La perception et les conséquences de cette notion de risque ont nettement évolué ces dernières années, à en croire le SNGM. Si sur le plan pénal, la responsabilité des guides est rarement engagée, le syndicat note que les guides sont de plus en plus pénalisés sur la problématique de l’assurance. Celle-ci répond à un principe de solidarité, afin de « protéger le guide individuellement », de lui éviter de se retrouver seul face à son assurance. « La courbe de notre activité augmente alors que celle des accidents baisse sur les dernières années, confie Dorian Labaeye. Le nombre de sinistres que règle notre assurance responsabilité civile professionnelle commune est pourtant en hausse, et les montants des indemnités sont de plus en plus élevés. » L’avocate Isabelle Monin-Lafin était ainsi présente à Chambéry pour éclairer les guides sur cet enjeu.
30 % de hausse de la cotisation d'assurance des guides en deux ans
Un exemple a récemment fait jurisprudence aux yeux du SNGM : « Un chef d’entreprise a subi une entorse au genou en montagne. Comme il a dû annuler un rendez-vous majeur au Japon quelques jours plus tard, où il devait signer un contrat, il s’est retourné contre notre assurance, et le tribunal civil nous a condamnés à plus d’un million d’euros de dommages et intérêts ». Dorian Labaeye, qui évoque une augmentation de 30 % de la cotisation d’assurance en deux ans, avec un montant de 670 euros à régler en 2022 pour les guides, se penche sur les réflexions suivant une telle décision.

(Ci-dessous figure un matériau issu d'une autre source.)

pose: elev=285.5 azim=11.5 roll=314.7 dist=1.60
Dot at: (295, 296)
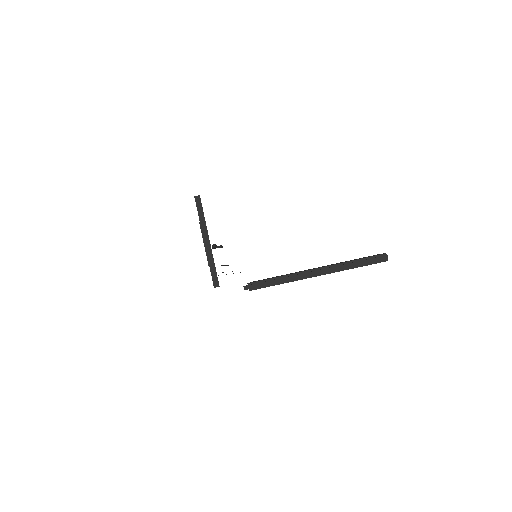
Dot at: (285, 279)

Prendre un guide, ce n’est pas une assurance tout risque. Il y a toujours une part d’incertitude qu’il faut accepter. S’il n’y a pas de faute caractérisée du guide, pourquoi est-ce à nous de réparer ça ? Si on ne reconnaît pas la notion de consentement guide-client, on risque de précariser notre profession, et même bien au-delà. Donc que cela signifie-t-il à l’échelle de l’évolution de notre société ? »
« Veut-on d’un monde sans le moindre risque ? »
Anesthésiste-réanimateur venu de Marseille pour participer au colloque de Chambéry, Louis Fouché dresse un parallèle avec les difficultés d’accès à l’assurance qui ont également pu toucher le monde médical. Il perçoit « une anglo-saxonisation progressive » en France. « C’est une question sociétale : veut-on d’un monde sans le moindre risque ? »
Dorian Labaeye prévient : « A moyen terme, notre modèle d’assurance de groupe est menacé si rien ne change, car on a de plus en plus de difficultés à trouver un assureur ». Auteur en 2020 du livre Le Guide et le procureur (éditions du Mont-Blanc), Erik Decamp (68 ans) résume la situation qui touche actuellement la profession : « Le plaisir de faire ce métier de guide ne dépend pas des assurances, mais le coût de notre responsabilité civile dépend par contre de ça ».